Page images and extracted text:
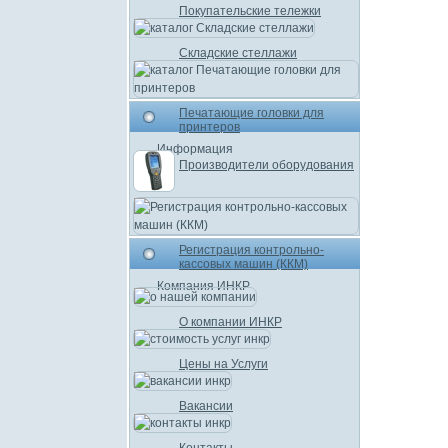
Покупательские тележки
Складские стеллажи
Печатающие головки для
принтеров
Информация
Производители оборудования
Регистрация контрольно-
кассовых машин (ККМ)
Компания ИНКР
О компании ИНКР
Цены на Услуги
Вакансии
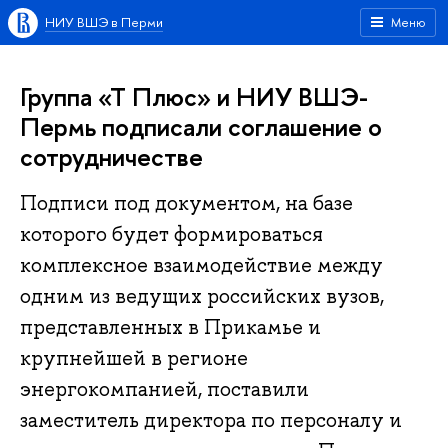
НИУ ВШЭ в Перми
Меню
Группа «Т Плюс» и НИУ ВШЭ-
Пермь подписали соглашение о
сотрудничестве
Подписи под документом, на базе
которого будет формироваться
комплексное взаимодействие между
одним из ведущих российских вузов,
представленных в Прикамье и
крупнейшей в регионе
энергокомпанией, поставили
заместитель директора по персоналу и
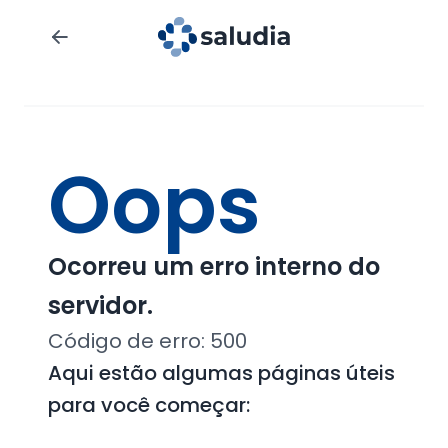
Oops
Ocorreu um erro interno do
servidor.
Código de erro:
500
Aqui estão algumas páginas úteis
para você começar:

--- What to do ---
How many lines in the records above contain the string "erro"? Case counts. Give only the number.

--- Answer to this problem ---
2